Sijmen Ruwhof, a Dutch security expert, revealed once again that clueless developers can put their companies in great danger if they don’t secure their MongoDB databases.

The researcher penned a blog post yesterday explaining how he was giving a demo about ethical hacking for his alma mater university when he accidentally stumbled upon an unprotected MongoDB database supposedly belonging to nutrition, hygiene, and personal care company Unilever.

Ruwhof quickly realized what he found, steered the hacking demonstration in another direction, and continued to follow up on the subject in his free time.

Exposed data belonged to a conference software maker

Investigating the issue two weeks later, the researcher discovered that the exposed MongoDB database didn’t belong to Unilever, but a company called Savvy Congress, which provides software that can be used during conferences to allow people to talk attendees in real time.

Furthermore, the researcher also discovered that the company was exposing eleven and not just one MongoDB server, along with a MySQL database.

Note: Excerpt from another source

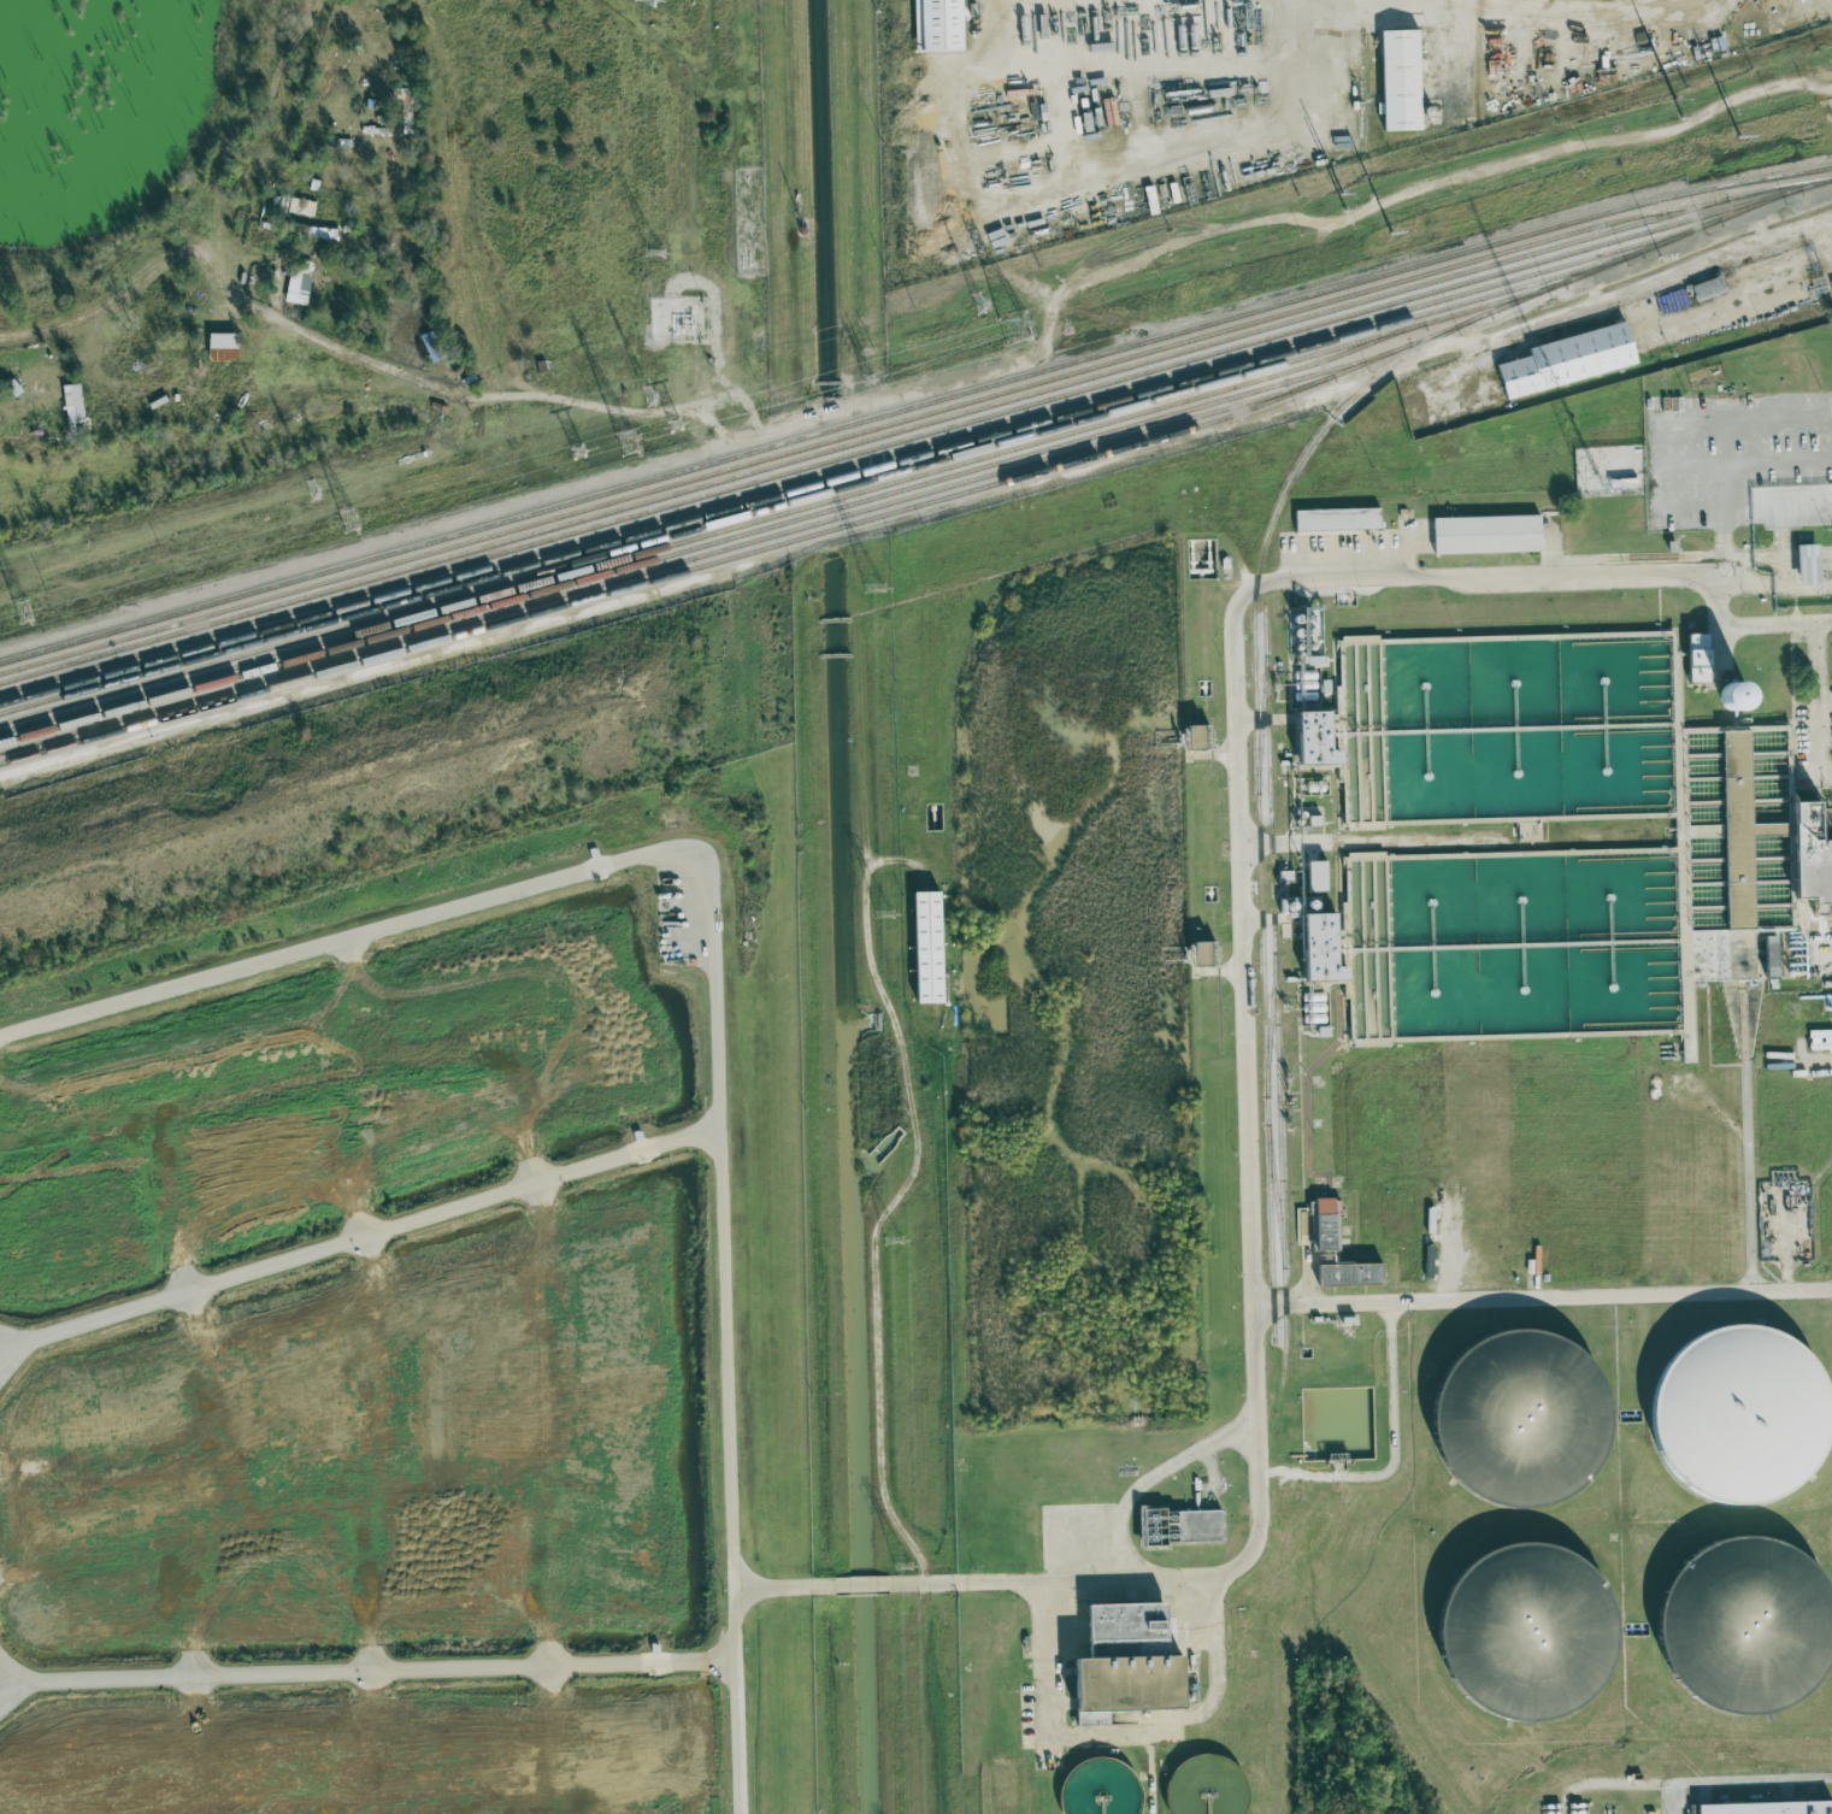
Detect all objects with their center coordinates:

After attempting to contact the company via phone, he eventually reached them via a written letter. The company admitted to their mistake, revealing the servers were older instances of some test development cluster.

The researcher noticed that the data contained in those servers looked to be authentic, but was satisfied with the company securing their servers a week later.

Ruwhof also discovered two additional MongoDB databases, one of which he says he belonged to Droisys, a local Dutch financial services firm. The researcher says that the company hasn’t responded to any of his inquiries yet.

Researcher found over 156.6 GB of data

In total, these thirteen passwordless and Internet-available MongoDB servers exposed well over 156.6 GB of data organized in 403 different databases.

As for the matter of unprotected MongoDB databases, MacKeeper security researcher Chris Vickery’s findings proved a long time ago that this can be extremely dangerous.

In the past year, Sijmen Ruwhof has also uncovered other serious data leaks, like one in the security practices of many Dutch mobile operators, and in the Web server of the Danske Bank.